Listing drawn from a dataset

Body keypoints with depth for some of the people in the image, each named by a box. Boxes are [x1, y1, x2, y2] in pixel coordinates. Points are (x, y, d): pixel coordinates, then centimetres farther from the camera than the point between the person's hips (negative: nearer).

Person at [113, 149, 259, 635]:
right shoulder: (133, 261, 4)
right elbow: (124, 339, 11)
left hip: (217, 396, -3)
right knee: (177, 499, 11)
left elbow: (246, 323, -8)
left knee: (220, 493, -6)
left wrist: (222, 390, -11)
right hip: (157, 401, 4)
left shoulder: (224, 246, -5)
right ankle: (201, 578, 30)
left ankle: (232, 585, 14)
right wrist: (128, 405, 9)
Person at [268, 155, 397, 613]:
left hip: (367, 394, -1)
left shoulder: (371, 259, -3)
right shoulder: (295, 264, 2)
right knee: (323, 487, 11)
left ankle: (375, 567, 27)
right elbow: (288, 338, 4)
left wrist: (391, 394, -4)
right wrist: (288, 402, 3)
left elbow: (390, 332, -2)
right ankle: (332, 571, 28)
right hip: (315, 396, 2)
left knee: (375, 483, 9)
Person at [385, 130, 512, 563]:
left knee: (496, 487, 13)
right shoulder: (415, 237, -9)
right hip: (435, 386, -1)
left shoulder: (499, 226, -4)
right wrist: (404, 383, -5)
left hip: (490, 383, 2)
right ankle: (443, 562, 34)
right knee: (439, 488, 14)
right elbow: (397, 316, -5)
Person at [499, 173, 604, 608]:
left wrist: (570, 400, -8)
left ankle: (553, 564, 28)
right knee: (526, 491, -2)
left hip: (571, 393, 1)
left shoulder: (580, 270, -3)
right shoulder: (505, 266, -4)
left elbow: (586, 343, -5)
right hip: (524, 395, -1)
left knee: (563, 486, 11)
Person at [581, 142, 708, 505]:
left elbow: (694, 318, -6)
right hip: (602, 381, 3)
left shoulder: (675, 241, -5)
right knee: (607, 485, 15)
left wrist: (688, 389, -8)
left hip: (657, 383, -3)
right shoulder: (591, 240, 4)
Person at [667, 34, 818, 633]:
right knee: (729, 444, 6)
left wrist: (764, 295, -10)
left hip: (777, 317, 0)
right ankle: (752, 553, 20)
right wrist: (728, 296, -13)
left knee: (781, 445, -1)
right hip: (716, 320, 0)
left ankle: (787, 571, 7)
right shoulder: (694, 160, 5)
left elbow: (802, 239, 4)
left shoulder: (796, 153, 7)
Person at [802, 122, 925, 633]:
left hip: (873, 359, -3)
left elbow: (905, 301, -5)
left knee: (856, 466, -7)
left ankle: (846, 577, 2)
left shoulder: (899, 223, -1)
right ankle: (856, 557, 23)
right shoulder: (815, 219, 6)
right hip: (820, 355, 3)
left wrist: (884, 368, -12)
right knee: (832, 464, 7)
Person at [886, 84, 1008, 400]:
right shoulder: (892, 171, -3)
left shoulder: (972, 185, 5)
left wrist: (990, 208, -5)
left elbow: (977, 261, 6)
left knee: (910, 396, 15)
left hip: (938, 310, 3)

__Task directions__
Could you render every line of the listing above as a numbered list, leaving out the blank lines?

__Task output__
1. Body keypoints with depth for some of the people in the image, each named by a box. Boxes are [x1, y1, x2, y2] in pixel coordinates. Points are (x, y, d): pixel coordinates, then centimetres farther from the camera than the point between the person's hips (negative: nearer).
2. Person at [113, 149, 259, 635]:
3. right shoulder: (133, 261, 4)
4. right elbow: (124, 339, 11)
5. left hip: (217, 396, -3)
6. right knee: (177, 499, 11)
7. left elbow: (246, 323, -8)
8. left knee: (220, 493, -6)
9. left wrist: (222, 390, -11)
10. right hip: (157, 401, 4)
11. left shoulder: (224, 246, -5)
12. right ankle: (201, 578, 30)
13. left ankle: (232, 585, 14)
14. right wrist: (128, 405, 9)
15. Person at [268, 155, 397, 613]:
16. left hip: (367, 394, -1)
17. left shoulder: (371, 259, -3)
18. right shoulder: (295, 264, 2)
19. right knee: (323, 487, 11)
20. left ankle: (375, 567, 27)
21. right elbow: (288, 338, 4)
22. left wrist: (391, 394, -4)
23. right wrist: (288, 402, 3)
24. left elbow: (390, 332, -2)
25. right ankle: (332, 571, 28)
26. right hip: (315, 396, 2)
27. left knee: (375, 483, 9)
28. Person at [385, 130, 512, 563]:
29. left knee: (496, 487, 13)
30. right shoulder: (415, 237, -9)
31. right hip: (435, 386, -1)
32. left shoulder: (499, 226, -4)
33. right wrist: (404, 383, -5)
34. left hip: (490, 383, 2)
35. right ankle: (443, 562, 34)
36. right knee: (439, 488, 14)
37. right elbow: (397, 316, -5)
38. Person at [499, 173, 604, 608]:
39. left wrist: (570, 400, -8)
40. left ankle: (553, 564, 28)
41. right knee: (526, 491, -2)
42. left hip: (571, 393, 1)
43. left shoulder: (580, 270, -3)
44. right shoulder: (505, 266, -4)
45. left elbow: (586, 343, -5)
46. right hip: (524, 395, -1)
47. left knee: (563, 486, 11)
48. Person at [581, 142, 708, 505]:
49. left elbow: (694, 318, -6)
50. right hip: (602, 381, 3)
51. left shoulder: (675, 241, -5)
52. right knee: (607, 485, 15)
53. left wrist: (688, 389, -8)
54. left hip: (657, 383, -3)
55. right shoulder: (591, 240, 4)
56. Person at [667, 34, 818, 633]:
57. right knee: (729, 444, 6)
58. left wrist: (764, 295, -10)
59. left hip: (777, 317, 0)
60. right ankle: (752, 553, 20)
61. right wrist: (728, 296, -13)
62. left knee: (781, 445, -1)
63. right hip: (716, 320, 0)
64. left ankle: (787, 571, 7)
65. right shoulder: (694, 160, 5)
66. left elbow: (802, 239, 4)
67. left shoulder: (796, 153, 7)
68. Person at [802, 122, 925, 633]:
69. left hip: (873, 359, -3)
70. left elbow: (905, 301, -5)
71. left knee: (856, 466, -7)
72. left ankle: (846, 577, 2)
73. left shoulder: (899, 223, -1)
74. right ankle: (856, 557, 23)
75. right shoulder: (815, 219, 6)
76. right hip: (820, 355, 3)
77. left wrist: (884, 368, -12)
78. right knee: (832, 464, 7)
79. Person at [886, 84, 1008, 400]:
80. right shoulder: (892, 171, -3)
81. left shoulder: (972, 185, 5)
82. left wrist: (990, 208, -5)
83. left elbow: (977, 261, 6)
84. left knee: (910, 396, 15)
85. left hip: (938, 310, 3)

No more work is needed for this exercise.